A vent’anni dalla tragedia di Nassiriya che ha sconvolto il nostro Paese, il Comune di Nettuno ha voluto ricordare quei drammatici momenti, con un messaggio chiaro: “La pace è più preziosa del trionfo”.
A deporre una corona di fiori presso il monumento alla Pace in Piazzale Martiri della Pace, il Commissario prefettizio Antonio Reppucci, il Generale dell’Esercito Adriano Russo, il Comandante della Compagnia Carabinieri di Anzio Alessandro De Palma alla presenza di tutte le forze di Polizia, delle associazioni combattentistiche e d’arma, ed una rappresentanza delle scuole del territorio.
È stata una cerimonia breve, toccante e dal significato intenso e profondo e sono stati ricordati i 19 caduti di Nassiriya, in onore dei quali i ragazzi dell’Istituto Santa Lucia Filippini hanno liberato, per ciascun nominativo, per l’aria un palloncino.
La manifestazione è servita anche a ricordare gli oltre 150 italiani, militari e civili, che nei decenni decorsi hanno perso la vita all’estero in operazioni di pace e che hanno contribuito alla ricostituzione/riorganizzazione degli organismi di partecipazione democratica, oltre che ad agevolare la crescita e lo sviluppo di territori in difficoltà.
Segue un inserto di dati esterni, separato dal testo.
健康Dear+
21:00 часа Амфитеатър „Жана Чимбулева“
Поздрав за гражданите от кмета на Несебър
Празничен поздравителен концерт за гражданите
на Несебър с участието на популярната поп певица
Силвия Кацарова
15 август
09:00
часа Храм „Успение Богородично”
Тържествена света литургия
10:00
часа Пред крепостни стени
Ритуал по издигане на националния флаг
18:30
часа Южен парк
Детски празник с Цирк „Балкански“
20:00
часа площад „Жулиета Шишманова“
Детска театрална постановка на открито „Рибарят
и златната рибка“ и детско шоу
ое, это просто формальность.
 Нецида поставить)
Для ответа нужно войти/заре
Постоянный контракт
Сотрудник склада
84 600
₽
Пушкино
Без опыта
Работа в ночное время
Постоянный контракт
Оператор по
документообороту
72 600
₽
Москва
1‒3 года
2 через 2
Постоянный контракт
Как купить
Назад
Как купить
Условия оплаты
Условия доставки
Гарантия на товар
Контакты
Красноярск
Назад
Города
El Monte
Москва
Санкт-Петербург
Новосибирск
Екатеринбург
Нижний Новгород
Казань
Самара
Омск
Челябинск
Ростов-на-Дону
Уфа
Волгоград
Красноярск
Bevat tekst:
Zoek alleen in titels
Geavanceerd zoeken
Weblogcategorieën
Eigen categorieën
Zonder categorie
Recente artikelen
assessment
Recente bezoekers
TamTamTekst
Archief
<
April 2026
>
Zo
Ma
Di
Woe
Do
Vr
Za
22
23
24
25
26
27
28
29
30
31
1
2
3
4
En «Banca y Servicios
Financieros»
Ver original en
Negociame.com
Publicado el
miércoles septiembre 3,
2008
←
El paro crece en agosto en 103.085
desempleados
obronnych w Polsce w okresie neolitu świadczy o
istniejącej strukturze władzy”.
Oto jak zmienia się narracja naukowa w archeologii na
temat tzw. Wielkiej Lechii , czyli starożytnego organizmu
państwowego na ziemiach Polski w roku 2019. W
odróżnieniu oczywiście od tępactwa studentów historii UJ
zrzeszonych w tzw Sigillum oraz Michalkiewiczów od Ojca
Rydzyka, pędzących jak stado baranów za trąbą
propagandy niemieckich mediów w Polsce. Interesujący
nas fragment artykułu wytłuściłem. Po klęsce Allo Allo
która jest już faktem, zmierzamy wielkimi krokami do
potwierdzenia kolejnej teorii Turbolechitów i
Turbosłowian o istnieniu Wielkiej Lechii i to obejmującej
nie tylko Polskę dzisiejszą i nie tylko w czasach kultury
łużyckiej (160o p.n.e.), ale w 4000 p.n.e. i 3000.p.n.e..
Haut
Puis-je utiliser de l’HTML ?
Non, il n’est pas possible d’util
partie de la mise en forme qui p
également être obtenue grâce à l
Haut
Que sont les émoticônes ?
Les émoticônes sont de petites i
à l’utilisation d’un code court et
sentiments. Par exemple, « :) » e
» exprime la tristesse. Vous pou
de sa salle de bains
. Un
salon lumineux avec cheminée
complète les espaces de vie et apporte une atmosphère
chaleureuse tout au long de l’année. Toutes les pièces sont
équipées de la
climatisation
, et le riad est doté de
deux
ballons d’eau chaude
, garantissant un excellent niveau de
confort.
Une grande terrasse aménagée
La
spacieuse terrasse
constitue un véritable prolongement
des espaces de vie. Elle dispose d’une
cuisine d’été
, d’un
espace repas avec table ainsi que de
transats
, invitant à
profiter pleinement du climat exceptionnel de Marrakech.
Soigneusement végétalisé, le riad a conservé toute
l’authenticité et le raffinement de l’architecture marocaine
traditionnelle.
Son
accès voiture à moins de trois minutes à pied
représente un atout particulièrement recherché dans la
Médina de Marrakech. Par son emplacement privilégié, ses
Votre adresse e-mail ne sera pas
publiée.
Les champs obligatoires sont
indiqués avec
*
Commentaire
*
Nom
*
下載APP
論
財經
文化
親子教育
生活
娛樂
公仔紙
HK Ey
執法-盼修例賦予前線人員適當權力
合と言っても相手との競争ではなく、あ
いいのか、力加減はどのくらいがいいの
Nel suo intervento il Prefetto Reppucci, nell’esprimere la riconoscenza e la gratitudine per il contributo, fino all’estremo sacrificio, di tanti italiani in terre lontane, ha sottolineato l’impegno, che mai deve venire meno, da parte dei governanti delle Nazioni e degli organismi internazionali, a ricercare tenacemente le ragioni della Pace e della Democrazia ed il riconoscimento, sotto ogni latitudine, dei diritti fondamentali della persona.